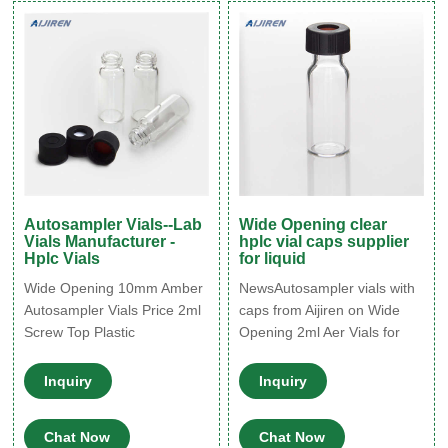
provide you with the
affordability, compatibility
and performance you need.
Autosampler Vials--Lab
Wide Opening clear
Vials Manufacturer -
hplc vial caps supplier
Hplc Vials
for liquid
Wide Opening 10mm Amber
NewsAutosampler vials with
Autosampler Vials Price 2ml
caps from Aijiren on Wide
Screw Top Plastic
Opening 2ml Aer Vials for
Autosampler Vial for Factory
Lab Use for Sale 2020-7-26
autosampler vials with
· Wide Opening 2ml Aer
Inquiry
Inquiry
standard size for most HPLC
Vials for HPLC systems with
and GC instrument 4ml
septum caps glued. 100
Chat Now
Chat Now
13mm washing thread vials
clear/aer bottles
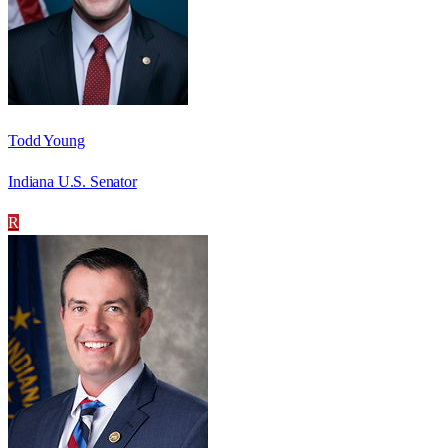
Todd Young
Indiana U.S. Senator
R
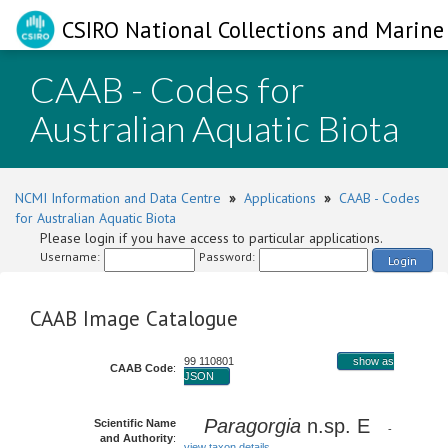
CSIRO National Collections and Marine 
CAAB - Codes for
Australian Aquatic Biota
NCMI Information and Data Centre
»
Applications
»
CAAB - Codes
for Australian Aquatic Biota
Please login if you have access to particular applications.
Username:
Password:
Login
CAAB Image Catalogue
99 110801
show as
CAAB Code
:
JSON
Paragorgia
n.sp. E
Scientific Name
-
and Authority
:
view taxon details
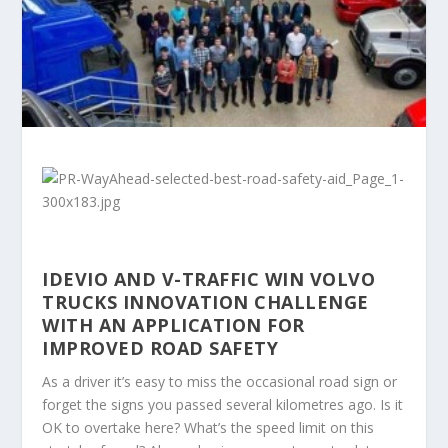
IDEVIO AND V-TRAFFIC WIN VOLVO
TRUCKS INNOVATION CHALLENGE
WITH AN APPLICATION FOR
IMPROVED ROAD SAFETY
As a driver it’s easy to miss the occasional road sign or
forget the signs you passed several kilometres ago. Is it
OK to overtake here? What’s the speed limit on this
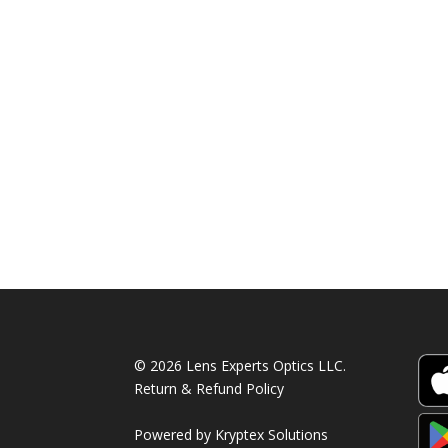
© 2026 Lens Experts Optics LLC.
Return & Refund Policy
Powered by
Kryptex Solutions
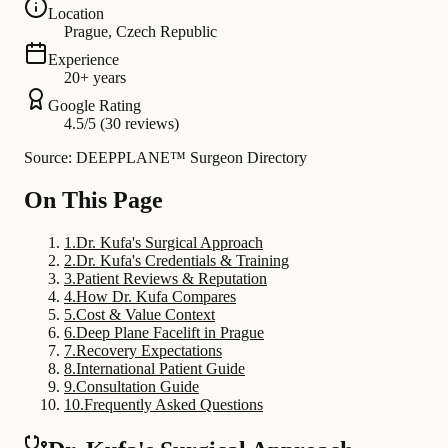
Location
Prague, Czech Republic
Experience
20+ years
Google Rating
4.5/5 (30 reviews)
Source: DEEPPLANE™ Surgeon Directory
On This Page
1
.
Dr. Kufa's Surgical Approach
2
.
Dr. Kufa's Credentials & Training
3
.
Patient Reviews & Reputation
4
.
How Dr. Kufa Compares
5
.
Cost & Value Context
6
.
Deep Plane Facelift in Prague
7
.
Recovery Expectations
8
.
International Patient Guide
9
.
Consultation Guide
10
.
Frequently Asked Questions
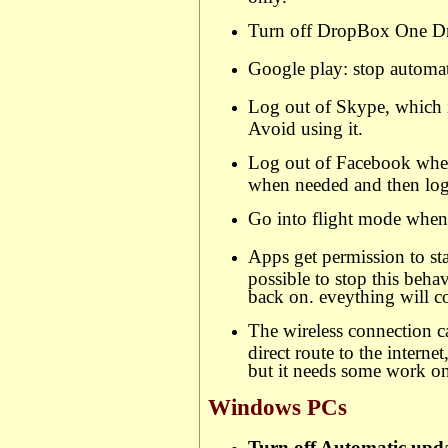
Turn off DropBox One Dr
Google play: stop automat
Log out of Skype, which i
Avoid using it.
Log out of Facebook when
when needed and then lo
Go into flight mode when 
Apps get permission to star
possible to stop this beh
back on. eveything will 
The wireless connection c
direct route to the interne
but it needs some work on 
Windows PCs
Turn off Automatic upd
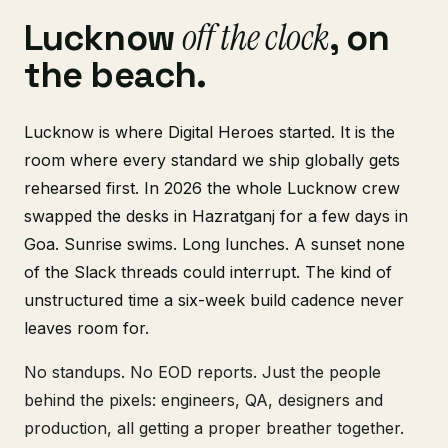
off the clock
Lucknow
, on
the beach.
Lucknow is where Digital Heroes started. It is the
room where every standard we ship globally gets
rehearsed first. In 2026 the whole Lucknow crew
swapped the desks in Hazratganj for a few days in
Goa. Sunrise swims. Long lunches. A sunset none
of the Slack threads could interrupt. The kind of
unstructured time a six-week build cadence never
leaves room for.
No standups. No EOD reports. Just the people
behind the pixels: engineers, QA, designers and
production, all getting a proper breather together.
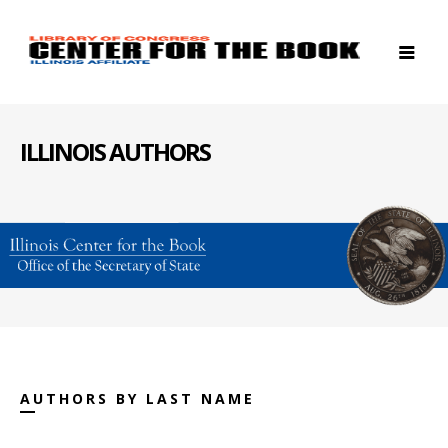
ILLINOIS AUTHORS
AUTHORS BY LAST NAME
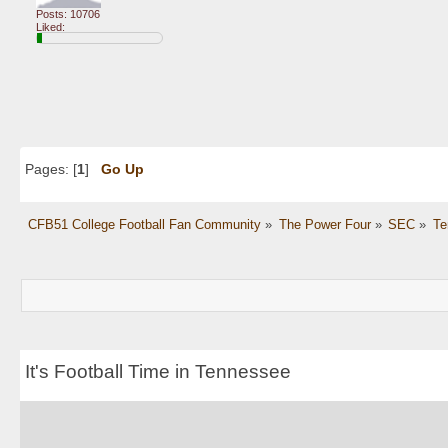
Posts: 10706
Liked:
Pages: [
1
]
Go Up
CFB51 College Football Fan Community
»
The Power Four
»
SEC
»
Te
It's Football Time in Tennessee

────────────────────

## [Aim of the exercise]
For each line above that holds the string "AUTHORS", provide a copy of that line.

## [Result for this exercise]
ILLINOIS AUTHORS
AUTHORS BY LAST NAME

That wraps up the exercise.